Does that make sense?

11:29 AM  
Anonymous Tony said...

Nedric, you're right about the self concept of most bullies. Although I did know a guy in highschool who was really proud of the fact that he was a bully. For the most part I think you're right though.

11:56 PM  
Anonymous chad said...

Bullies usually lack empathy. Either by choice or by genetics,

Back in 5th grade I had this elaborate (for the time) scheme where a popular kid in our class was 'going out' with the most unpopular girl 2 grades below us. (Back then all you needed to go out was notes, and fuzzy stickers) To me, it was a funny game to see how long I could make their pretend relationship last. It lasted about three weeks.

The cool thing was after she found out, she wrote me a note that didn’t go “You suck…blah blah blah .”, but instead explained her feelings, and how she wasn’t a joke.

Before that, all I was thinking about was how fun it was for ME.

4:54 AM  
Blogger Paul said...

nedric-- RAH had a quote (i think maureen said it, help me out here brando) where he talks about how much he hates people who think that being brutally honest is doing the world a favor.

i agree with you too, but i think there's a fine line between motivating people to do things through intimidation vs motivating people to do things because they dont want to piss you off/are afraid of pissing you off. i guess it's a matter of active/passive and level of aggression? i saw a show on dr phil that, amazingly enough, wasnt about fat women with a victim syndrome. it was about these women that would run around screaming at everyone they met. no matter what they were doing they were freaking out 'cuz it got them whatever they wanted. they were so proud of being "bitches" and "telling it like it is," but in the end they were just bullies. dr phil sed so so it must be true.

tony-- hey, you gotta love what you do, right?

chad-- you were just a social scientist with underdeveloped morals. :) i think about the shit i did to people in middle school and i say to myself, "did i terrorize weak people?" then i realize that i went out of my way to upset everyone, particular popular people. i think my tendency to go out of my way to destroy the confidence of attractive women at drinking establishments may just be an extension of that.

7:27 AM  
Blogger brando said...

"All cruel people describe themselves as paragons of frankness." - Tennessee Williams

I'm about 80% sure that it was in a Heinlein book too. I have it in my head that it was one his "wise old man" characters that was saying it.

"it was about these women that would run around screaming at everyone they met. no matter what they were doing they were freaking out 'cuz it got them whatever they wanted."
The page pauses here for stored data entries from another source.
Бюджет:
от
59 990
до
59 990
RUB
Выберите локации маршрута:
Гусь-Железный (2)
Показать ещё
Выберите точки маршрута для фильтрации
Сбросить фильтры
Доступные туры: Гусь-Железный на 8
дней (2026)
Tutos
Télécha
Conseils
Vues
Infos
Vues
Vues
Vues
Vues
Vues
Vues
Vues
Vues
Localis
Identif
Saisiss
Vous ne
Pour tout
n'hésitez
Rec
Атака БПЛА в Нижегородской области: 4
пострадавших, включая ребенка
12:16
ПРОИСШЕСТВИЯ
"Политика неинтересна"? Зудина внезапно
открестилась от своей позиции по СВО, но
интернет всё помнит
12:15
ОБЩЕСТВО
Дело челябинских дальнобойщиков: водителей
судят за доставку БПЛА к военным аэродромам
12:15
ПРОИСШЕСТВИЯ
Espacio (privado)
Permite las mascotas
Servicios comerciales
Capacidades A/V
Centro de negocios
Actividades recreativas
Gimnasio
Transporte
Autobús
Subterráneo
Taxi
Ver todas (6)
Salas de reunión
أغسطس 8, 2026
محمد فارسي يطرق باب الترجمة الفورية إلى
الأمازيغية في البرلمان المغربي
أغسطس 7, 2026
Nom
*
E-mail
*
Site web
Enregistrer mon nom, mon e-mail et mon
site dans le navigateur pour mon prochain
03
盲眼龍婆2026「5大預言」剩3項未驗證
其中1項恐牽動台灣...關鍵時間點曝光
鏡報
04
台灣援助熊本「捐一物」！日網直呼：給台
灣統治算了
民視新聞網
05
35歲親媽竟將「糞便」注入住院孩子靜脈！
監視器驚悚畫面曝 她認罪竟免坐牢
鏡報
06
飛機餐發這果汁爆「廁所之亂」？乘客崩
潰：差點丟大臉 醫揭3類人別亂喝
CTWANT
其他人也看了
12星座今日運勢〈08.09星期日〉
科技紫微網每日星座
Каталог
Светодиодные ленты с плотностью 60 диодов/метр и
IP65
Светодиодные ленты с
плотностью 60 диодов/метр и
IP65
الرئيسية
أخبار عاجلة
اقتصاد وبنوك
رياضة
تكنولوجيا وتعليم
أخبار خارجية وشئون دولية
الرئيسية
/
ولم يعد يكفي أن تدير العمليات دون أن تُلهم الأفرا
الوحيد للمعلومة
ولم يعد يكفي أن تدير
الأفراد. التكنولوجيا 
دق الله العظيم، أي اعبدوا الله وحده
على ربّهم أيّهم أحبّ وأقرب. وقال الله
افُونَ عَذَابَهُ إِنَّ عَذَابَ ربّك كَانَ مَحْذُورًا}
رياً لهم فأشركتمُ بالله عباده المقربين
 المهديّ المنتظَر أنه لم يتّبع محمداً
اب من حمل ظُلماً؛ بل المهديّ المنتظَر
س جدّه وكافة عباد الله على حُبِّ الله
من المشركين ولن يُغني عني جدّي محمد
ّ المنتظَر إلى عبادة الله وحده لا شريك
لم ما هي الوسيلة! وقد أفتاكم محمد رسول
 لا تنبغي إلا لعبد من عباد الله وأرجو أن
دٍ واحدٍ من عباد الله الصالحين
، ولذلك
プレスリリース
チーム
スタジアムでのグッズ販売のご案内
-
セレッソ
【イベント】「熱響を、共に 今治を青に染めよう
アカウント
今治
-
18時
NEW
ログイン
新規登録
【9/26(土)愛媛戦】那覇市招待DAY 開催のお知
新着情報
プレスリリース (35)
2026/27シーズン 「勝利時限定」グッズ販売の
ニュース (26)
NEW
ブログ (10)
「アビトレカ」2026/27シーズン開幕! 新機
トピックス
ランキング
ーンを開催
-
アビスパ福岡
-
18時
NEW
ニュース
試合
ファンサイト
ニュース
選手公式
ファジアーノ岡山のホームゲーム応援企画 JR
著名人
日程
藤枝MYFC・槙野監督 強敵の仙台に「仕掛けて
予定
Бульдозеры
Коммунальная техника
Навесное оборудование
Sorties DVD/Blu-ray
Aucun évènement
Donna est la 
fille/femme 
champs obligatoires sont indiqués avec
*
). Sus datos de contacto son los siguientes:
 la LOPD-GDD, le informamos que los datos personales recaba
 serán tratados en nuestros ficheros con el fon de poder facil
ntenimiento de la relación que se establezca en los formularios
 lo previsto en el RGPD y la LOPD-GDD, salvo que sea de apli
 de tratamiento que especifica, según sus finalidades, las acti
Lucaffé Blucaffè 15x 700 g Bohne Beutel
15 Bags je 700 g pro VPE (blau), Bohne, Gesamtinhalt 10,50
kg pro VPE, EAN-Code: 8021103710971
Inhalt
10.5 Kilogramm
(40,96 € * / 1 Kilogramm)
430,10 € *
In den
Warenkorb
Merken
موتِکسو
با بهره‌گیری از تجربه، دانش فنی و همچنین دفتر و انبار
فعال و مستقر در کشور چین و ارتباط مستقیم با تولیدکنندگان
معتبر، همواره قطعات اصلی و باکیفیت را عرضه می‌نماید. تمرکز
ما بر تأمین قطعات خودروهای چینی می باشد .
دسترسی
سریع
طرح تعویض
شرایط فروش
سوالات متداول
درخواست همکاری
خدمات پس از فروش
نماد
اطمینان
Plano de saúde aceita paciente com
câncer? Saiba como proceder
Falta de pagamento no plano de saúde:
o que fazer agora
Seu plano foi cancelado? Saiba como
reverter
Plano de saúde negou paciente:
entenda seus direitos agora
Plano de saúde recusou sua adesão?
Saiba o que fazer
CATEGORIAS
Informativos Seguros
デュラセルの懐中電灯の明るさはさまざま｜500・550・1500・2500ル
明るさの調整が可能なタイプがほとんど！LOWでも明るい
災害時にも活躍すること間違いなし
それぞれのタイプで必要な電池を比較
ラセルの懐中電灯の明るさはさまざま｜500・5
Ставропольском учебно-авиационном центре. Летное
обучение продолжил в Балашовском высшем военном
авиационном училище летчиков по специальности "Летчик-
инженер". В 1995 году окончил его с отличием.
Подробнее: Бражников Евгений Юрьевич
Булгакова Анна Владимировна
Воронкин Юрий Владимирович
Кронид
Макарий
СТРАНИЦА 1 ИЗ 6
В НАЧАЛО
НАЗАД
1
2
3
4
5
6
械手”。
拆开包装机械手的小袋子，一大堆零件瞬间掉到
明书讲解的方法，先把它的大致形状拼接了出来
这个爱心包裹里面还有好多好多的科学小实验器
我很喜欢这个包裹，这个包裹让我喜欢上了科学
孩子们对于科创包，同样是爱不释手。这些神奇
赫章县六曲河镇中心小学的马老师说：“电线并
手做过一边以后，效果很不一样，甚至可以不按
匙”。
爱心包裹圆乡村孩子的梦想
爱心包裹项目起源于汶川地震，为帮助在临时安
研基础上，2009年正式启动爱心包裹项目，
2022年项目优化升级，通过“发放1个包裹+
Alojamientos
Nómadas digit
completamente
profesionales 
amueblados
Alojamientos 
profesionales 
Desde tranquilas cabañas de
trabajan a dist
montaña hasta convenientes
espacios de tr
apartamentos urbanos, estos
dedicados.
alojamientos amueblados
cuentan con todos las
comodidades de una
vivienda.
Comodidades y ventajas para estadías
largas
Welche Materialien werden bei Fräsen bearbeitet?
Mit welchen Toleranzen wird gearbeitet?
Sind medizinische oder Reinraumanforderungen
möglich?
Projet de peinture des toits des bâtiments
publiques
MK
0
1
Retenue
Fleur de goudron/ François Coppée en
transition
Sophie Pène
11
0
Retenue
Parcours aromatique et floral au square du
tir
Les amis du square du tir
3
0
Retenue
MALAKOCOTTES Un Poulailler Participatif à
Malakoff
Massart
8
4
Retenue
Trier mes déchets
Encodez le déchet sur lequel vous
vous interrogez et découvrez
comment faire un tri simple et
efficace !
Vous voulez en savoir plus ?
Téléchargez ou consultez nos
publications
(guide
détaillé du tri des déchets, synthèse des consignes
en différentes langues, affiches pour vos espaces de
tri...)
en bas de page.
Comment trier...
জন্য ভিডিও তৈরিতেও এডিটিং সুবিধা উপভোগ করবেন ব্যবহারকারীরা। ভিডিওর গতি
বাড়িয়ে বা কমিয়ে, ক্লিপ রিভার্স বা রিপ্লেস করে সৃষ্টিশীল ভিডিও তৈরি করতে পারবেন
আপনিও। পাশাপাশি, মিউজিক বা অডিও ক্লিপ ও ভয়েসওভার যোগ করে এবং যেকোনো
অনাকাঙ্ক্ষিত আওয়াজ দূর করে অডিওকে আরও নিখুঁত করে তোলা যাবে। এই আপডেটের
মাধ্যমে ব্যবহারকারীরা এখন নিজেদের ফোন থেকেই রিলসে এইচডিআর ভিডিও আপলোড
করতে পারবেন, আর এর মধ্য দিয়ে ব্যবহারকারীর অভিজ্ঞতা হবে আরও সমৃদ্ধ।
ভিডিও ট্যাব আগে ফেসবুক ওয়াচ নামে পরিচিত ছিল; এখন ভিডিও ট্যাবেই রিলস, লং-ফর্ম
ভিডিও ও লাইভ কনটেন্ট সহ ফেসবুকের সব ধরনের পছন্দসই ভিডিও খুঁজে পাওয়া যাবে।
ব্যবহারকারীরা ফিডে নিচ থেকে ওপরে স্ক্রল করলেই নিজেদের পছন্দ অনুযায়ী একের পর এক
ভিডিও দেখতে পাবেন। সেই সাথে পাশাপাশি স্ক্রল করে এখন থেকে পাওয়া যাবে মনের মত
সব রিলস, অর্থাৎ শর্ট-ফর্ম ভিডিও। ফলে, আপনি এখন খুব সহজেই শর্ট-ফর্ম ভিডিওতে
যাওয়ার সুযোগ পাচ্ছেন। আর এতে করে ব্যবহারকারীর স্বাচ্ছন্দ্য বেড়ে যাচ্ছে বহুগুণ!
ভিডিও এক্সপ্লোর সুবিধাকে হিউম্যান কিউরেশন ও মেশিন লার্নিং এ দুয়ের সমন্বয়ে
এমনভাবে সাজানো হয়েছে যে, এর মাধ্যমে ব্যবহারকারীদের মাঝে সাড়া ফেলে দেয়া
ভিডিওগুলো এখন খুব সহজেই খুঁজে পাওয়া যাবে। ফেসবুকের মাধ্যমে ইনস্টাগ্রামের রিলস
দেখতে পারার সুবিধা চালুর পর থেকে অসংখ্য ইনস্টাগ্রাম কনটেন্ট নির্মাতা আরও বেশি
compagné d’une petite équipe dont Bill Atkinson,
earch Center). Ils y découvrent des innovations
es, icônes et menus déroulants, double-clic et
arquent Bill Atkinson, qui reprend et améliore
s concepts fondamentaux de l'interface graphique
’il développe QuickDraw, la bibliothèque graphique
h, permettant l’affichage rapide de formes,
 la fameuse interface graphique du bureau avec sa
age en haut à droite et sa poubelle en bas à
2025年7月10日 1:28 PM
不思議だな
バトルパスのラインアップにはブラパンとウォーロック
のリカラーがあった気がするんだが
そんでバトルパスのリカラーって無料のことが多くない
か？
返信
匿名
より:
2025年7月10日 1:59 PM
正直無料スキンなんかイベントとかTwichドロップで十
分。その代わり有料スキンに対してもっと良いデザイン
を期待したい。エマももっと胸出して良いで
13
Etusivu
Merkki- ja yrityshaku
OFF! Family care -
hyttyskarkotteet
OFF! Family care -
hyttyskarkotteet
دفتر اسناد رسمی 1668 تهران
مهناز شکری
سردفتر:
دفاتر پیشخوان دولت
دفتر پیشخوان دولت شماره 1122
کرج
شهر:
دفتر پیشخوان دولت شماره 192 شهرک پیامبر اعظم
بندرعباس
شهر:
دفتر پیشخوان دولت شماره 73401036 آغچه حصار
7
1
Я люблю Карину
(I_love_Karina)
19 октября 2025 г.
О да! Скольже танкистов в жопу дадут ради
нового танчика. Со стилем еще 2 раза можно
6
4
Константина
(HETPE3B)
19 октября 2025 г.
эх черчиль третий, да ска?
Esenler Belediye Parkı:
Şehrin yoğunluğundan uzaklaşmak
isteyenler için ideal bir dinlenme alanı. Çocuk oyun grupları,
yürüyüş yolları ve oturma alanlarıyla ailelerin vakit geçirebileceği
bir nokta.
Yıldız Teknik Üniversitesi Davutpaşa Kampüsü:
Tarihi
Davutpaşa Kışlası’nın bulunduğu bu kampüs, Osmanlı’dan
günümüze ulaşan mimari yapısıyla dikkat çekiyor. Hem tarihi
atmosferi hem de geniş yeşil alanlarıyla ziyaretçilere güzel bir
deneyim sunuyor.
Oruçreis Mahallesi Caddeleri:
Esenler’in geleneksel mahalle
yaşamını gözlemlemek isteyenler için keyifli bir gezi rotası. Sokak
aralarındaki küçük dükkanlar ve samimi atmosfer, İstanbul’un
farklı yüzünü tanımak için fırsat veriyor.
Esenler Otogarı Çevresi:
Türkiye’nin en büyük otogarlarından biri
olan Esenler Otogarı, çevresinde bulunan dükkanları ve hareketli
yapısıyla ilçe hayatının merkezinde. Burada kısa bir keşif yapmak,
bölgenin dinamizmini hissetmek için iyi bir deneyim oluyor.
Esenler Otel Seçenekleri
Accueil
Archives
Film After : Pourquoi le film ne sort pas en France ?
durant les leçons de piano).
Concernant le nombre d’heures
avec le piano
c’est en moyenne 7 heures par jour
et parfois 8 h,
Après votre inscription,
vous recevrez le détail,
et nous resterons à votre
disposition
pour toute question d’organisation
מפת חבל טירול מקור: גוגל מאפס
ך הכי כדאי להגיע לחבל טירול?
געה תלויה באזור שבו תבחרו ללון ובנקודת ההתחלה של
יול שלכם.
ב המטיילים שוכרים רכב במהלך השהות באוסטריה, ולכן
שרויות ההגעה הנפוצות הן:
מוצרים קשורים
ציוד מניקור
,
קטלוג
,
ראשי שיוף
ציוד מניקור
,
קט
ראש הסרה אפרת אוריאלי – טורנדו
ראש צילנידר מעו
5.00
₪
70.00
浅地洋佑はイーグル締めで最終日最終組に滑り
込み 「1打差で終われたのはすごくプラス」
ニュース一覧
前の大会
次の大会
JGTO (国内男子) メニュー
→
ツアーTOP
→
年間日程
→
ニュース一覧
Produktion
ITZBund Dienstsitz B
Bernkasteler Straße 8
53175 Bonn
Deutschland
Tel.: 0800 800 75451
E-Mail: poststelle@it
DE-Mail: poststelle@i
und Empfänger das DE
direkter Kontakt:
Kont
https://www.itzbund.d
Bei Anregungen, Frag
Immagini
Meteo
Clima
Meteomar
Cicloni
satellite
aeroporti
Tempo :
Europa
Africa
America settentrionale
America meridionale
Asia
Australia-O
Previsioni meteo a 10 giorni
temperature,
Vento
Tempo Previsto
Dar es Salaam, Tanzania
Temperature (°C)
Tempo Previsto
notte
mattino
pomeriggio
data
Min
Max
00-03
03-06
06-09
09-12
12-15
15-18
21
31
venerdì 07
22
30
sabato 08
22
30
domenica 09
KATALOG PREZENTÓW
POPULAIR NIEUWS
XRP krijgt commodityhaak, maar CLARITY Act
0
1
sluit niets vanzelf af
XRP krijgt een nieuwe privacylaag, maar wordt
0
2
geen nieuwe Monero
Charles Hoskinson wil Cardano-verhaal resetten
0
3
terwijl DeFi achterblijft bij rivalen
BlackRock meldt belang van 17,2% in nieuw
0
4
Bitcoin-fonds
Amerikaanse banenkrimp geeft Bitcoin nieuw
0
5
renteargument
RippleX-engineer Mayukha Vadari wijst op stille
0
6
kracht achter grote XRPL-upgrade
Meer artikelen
I've encountered oodles of women like that in the restaurant. When the women leave, their husbands apologize for them, and explain that they have to live with them.

It roughly translates to "Somebody save me!"

8:27 AM  
Blogger Paul said...

oh, im 100% sure it was in a heinlein book. i wanna say that either lazarus, his grandpa, or maureen said it. one of the hundreds of gems buried in his books that, when i read it, i think to myself "man i wanna remember that one" and keep me coming back i guess.

9:27 AM  
Blogger brando said...

RAH quotes, I love it.

"Gratitude: An imaginary emotion that rewards an imaginary behavior, altruism. Both imaginaries are false faces for selfishness, which is a real and honest emotion."

but I really love this one.

"Look, friends, the only possible way to enjoy life is not to be afraid to die. A zest for living requires a willingness to die; you cannot have the first without the second. The '60s and '70s and '80s and '90s can be loaded with the zest for living, high excitement, and gutsy adventure for any truly human person. Truly human? I mean you descendants of cavemen who outlasted the saber-tooth, you who sprang from the loins of the Vikings, you whose ancestors fought the Crusades and were numbered the Golden Horde. Death is the lot of all of us and the only way the human race has ever conquered death is by treating it with contempt. By living every golden minute as if one had all eternity."

1:52 PM  
Anonymous Tony said...

I live every minute like I have all eternity. I lay around and think,"I'll just do that later, I have plenty of time."